This past weekend I participated in the Run For Your Lives 5k. Runners are chased by zombies through a 5k obstacle course. They are wearing flag football belts with three flags; if they lose all three flags by the end, they have been eaten. Obviously, I was a zombie. This is the first time a Run For Your Lives had been held in my city, so I registered to be a zombie in January. I think all the zombie spots were taken by February.
We were all given a professional zombie makeup job, and they had costumes there for us, but we were encouraged to think up our own as well. I thought it would be ironic to be a zombie Velma from Scooby Doo. (One of them was real!!) I purchased everything for my costume; while it would have been quite easy to sew, it was more likely than not that the costume would be destroyed, so it wasn’t worth the effort of making one. The hair I grew myself.

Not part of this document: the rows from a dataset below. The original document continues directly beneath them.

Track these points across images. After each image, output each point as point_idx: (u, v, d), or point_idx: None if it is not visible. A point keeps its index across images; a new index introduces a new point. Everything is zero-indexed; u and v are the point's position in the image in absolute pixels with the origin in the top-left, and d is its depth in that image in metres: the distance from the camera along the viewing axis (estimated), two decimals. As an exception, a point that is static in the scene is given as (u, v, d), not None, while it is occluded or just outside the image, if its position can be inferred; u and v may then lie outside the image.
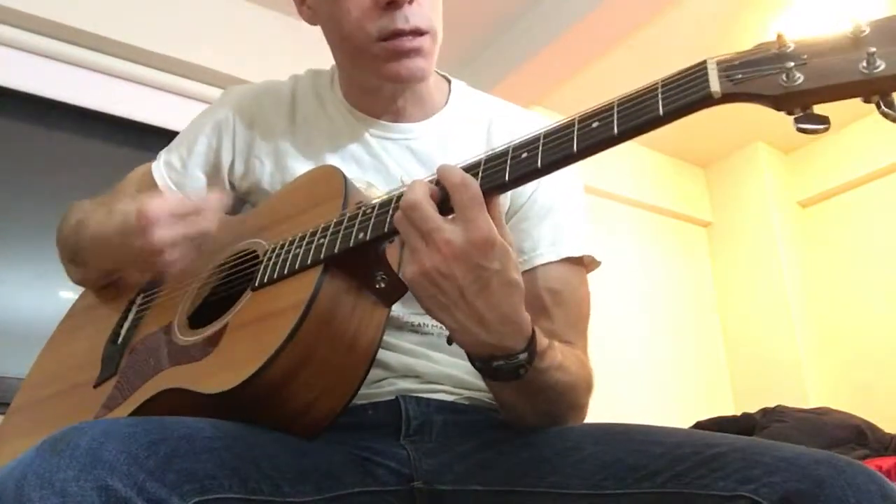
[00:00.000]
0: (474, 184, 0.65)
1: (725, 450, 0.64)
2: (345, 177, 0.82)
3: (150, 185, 1.01)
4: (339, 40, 0.93)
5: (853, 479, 0.57)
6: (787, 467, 0.59)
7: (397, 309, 0.84)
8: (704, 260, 3.82)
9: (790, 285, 3.47)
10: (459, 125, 0.99)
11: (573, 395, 0.80)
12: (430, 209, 0.66)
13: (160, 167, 1.02)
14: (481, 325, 0.67)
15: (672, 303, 3.55)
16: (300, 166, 0.94)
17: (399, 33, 0.87)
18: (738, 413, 2.84)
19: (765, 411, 2.69)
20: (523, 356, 0.69)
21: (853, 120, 3.45)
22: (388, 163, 0.95)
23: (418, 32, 0.88)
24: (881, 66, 0.50)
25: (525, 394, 0.75)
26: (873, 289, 3.33)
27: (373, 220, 0.72)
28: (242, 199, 1.02)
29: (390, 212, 0.71)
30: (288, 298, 0.73)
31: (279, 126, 0.99)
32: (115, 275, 0.99)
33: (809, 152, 3.70)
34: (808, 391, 3.26)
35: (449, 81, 1.04)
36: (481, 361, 0.71)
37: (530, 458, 0.75)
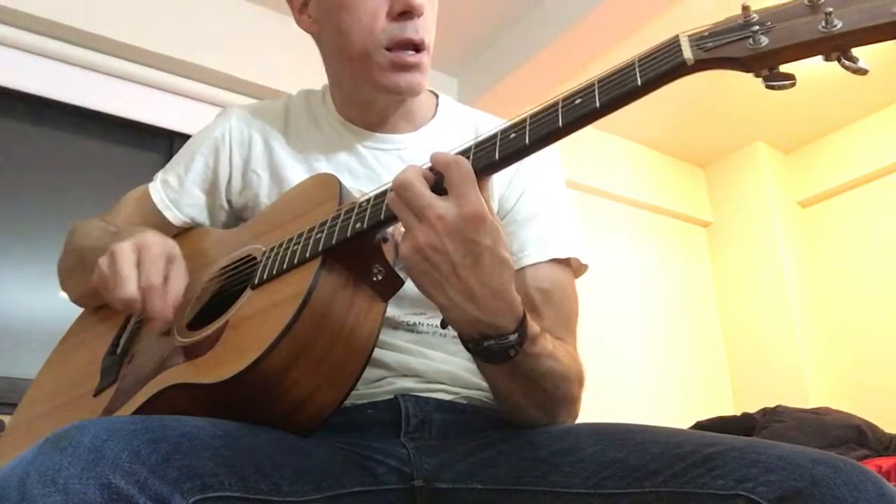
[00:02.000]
0: (466, 162, 0.67)
1: (724, 449, 0.64)
2: (339, 181, 0.84)
3: (148, 205, 1.03)
4: (344, 47, 0.95)
5: (850, 479, 0.57)
6: (784, 466, 0.59)
7: (393, 309, 0.85)
8: (704, 260, 3.83)
9: (790, 285, 3.47)
10: (448, 136, 1.01)
11: (566, 386, 0.81)
12: (422, 187, 0.67)
13: (157, 186, 1.04)
14: (473, 301, 0.68)
15: (672, 303, 3.55)
16: (295, 178, 0.96)
17: (408, 43, 0.92)
18: (738, 413, 2.84)
19: (765, 411, 2.70)
20: (514, 337, 0.70)
21: (853, 120, 3.46)
22: (381, 172, 0.97)
23: (422, 46, 0.93)
24: (838, 24, 0.55)
25: (519, 380, 0.76)
26: (873, 289, 3.33)
27: (369, 210, 0.74)
28: (238, 217, 1.03)
29: (386, 200, 0.73)
30: (287, 290, 0.74)
31: (274, 141, 1.01)
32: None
33: (809, 152, 3.70)
34: (808, 391, 3.26)
35: (437, 96, 1.07)
36: (473, 342, 0.72)
37: (530, 458, 0.75)
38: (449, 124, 1.04)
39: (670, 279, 3.61)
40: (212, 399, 0.70)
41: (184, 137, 2.18)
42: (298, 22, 1.03)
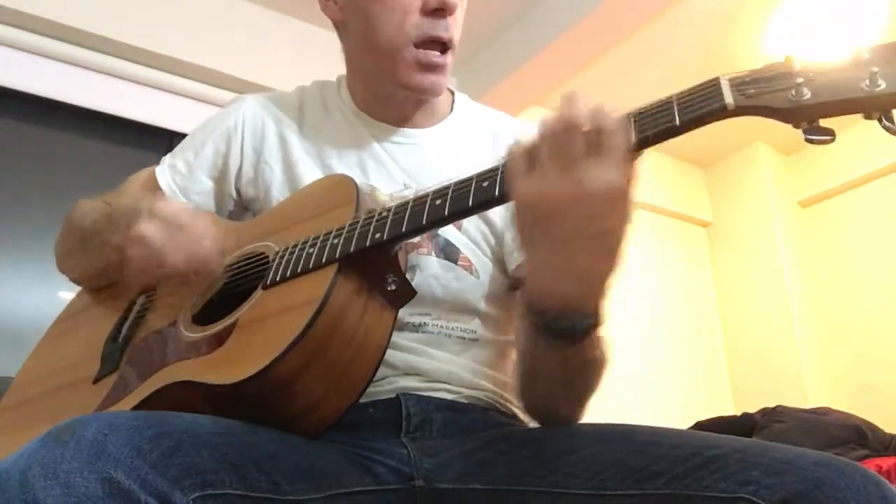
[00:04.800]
0: (629, 133, 0.61)
1: (725, 451, 0.64)
2: (357, 185, 0.84)
3: (154, 190, 1.01)
4: (371, 39, 0.95)
5: (852, 481, 0.57)
6: (786, 469, 0.59)
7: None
8: (704, 260, 3.83)
9: (790, 285, 3.47)
10: (464, 134, 1.02)
11: (601, 377, 0.77)
12: (583, 138, 0.60)
13: (164, 171, 1.02)
14: (580, 277, 0.63)
15: (672, 303, 3.55)
16: (309, 172, 0.96)
17: (436, 40, 0.92)
18: (738, 413, 2.84)
19: (765, 411, 2.70)
20: (591, 320, 0.67)
21: (853, 120, 3.45)
22: (392, 168, 0.97)
23: (449, 46, 0.93)
24: (882, 84, 0.54)
25: (570, 368, 0.72)
26: (873, 289, 3.33)
27: (389, 220, 0.73)
28: (245, 207, 1.02)
29: (408, 213, 0.72)
30: (302, 295, 0.73)
31: (288, 134, 1.00)
32: (110, 272, 0.98)
33: (809, 152, 3.69)
34: (808, 391, 3.26)
35: (452, 93, 1.07)
36: (551, 317, 0.66)
37: (530, 458, 0.75)
38: (464, 122, 1.04)
39: (670, 279, 3.61)
40: (217, 399, 0.70)
41: (184, 138, 2.17)
42: (324, 8, 1.01)
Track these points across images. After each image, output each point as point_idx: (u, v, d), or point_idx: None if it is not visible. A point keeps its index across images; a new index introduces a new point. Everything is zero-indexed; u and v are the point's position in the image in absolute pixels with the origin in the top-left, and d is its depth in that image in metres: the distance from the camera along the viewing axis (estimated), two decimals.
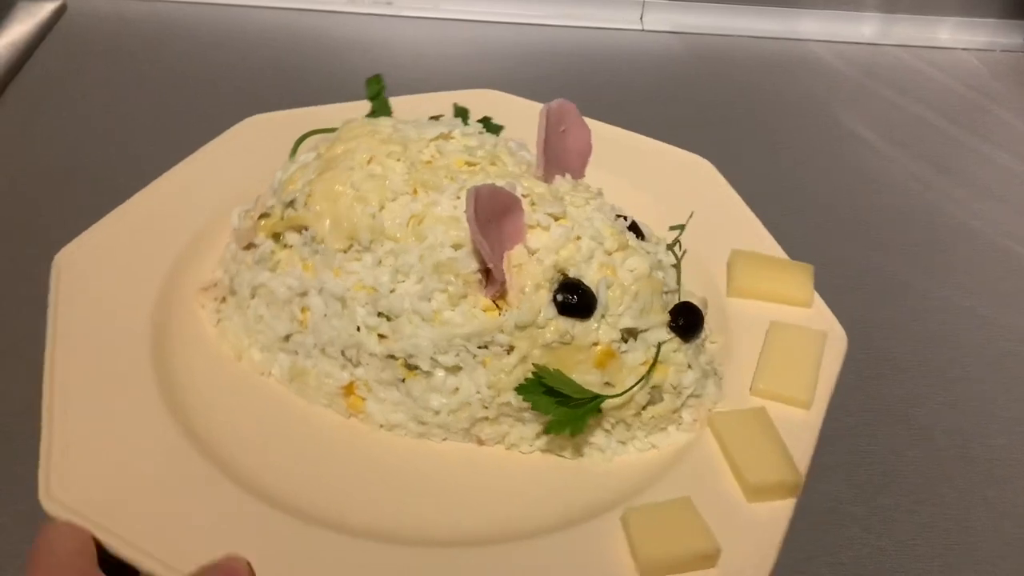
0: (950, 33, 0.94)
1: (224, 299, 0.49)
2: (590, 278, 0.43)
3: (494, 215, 0.42)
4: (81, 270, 0.47)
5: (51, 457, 0.38)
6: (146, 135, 0.67)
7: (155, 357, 0.44)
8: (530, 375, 0.42)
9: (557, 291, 0.42)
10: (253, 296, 0.48)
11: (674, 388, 0.43)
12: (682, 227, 0.50)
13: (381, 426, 0.45)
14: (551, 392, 0.41)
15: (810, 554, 0.44)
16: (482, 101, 0.60)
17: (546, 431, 0.43)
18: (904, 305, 0.60)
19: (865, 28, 0.93)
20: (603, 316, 0.42)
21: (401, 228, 0.44)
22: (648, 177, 0.56)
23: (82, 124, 0.68)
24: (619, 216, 0.46)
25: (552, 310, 0.42)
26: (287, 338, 0.47)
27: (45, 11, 0.78)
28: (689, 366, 0.44)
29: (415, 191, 0.45)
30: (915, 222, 0.69)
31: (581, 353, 0.43)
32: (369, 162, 0.46)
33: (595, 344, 0.42)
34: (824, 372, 0.45)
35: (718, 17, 0.91)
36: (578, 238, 0.43)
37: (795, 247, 0.51)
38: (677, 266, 0.48)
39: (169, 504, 0.38)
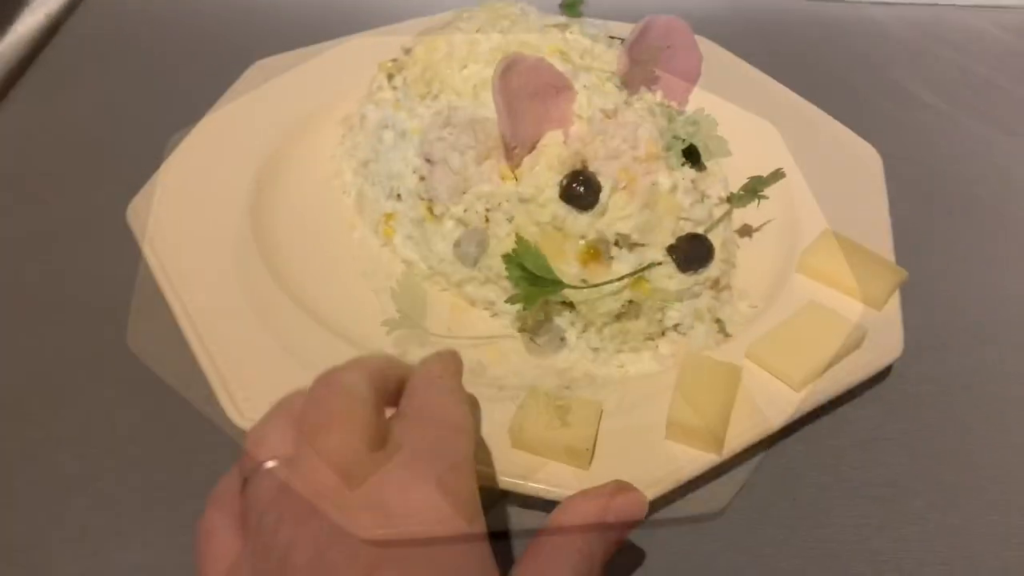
0: None
1: (351, 127, 0.55)
2: (606, 176, 0.42)
3: (538, 90, 0.42)
4: (158, 214, 0.51)
5: (227, 386, 0.41)
6: (164, 121, 0.64)
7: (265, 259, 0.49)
8: (514, 246, 0.42)
9: (566, 177, 0.42)
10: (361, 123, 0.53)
11: (655, 313, 0.42)
12: (760, 179, 0.47)
13: (403, 261, 0.49)
14: (523, 267, 0.41)
15: (874, 528, 0.41)
16: None
17: (507, 300, 0.43)
18: (972, 268, 0.57)
19: None
20: (602, 214, 0.42)
21: (467, 87, 0.47)
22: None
23: (96, 114, 0.66)
24: (676, 137, 0.45)
25: (555, 192, 0.42)
26: (365, 164, 0.51)
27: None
28: (680, 300, 0.43)
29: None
30: (983, 187, 0.65)
31: (569, 243, 0.42)
32: (477, 30, 0.50)
33: (582, 238, 0.42)
34: (851, 370, 0.42)
35: None
36: (612, 137, 0.43)
37: None
38: (728, 210, 0.46)
39: None
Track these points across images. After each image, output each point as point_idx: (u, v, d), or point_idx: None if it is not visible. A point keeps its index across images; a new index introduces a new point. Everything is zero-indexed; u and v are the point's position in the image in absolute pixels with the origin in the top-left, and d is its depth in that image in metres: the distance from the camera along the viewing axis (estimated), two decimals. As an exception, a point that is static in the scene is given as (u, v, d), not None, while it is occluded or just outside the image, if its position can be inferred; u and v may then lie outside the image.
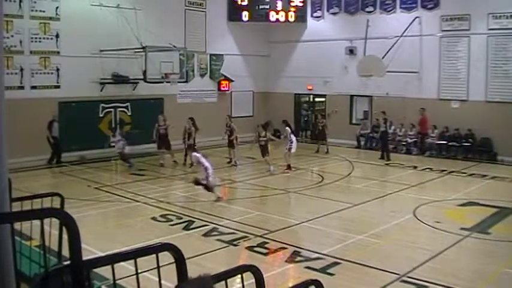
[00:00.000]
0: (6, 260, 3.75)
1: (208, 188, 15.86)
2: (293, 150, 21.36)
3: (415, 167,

Unfortunately, I wasn’t able to get a photo in the prime of my zombification. I got pictures immediately after the makeup job. Before they sent us out into the course they stood us up against a wall, sprayed us with mud, then threw a couple handfuls of fake blood at us. I didn’t want to get gunk all over the camera. The official photos and the local news coverage aren’t up yet. (We scared the anchorwoman who was covering the event.)
I was at the second to last zombie area, so at least half the people running by were already dead. I did a lot more high-fiving than flag stealing. There’s being in character, and then there’s being a jerk. If somebody still had flags but was clearly exhausted and miserable, I’d leave ‘em alone. Same with people standing just outside of my area trying to catch their breath. There were a few stalwart souls who had hurt themselves along the way but trying to finish out the race; I gave them back a flag.
Sadly, there wasn’t nearly as much costuming going on as I’ve seen at other races in town that don’t even have a theme. My favorite by far was the group of guys who ran in suits and hats and carrying briefcases. (What made it so funny was that they kept up shouting lawyer catchphrases while they were running away.)
For once it was nice to be dressed as a character people readily recognize—I heard lots of spectators shouting “Go Velma!” Or runners: “Velma, nooo!” And my friend when I stole flags: “Your childhood has betrayed you!!”
I should have a photograph here of my T-shirt, medal, and flags. (We were told we could keep the flags, don’t worry.) But, uh, I still haven’t cleaned the mud off the flags. I still haven’t dumped my running shoes in a bucket of hot, soapy water, either. There wasn’t mud in my area, so I didn’t get nearly as dirty as I’d hoped.
Oh yeah—as if I really needed a good reason to dress up like a zombie, this benefited the Red Cross.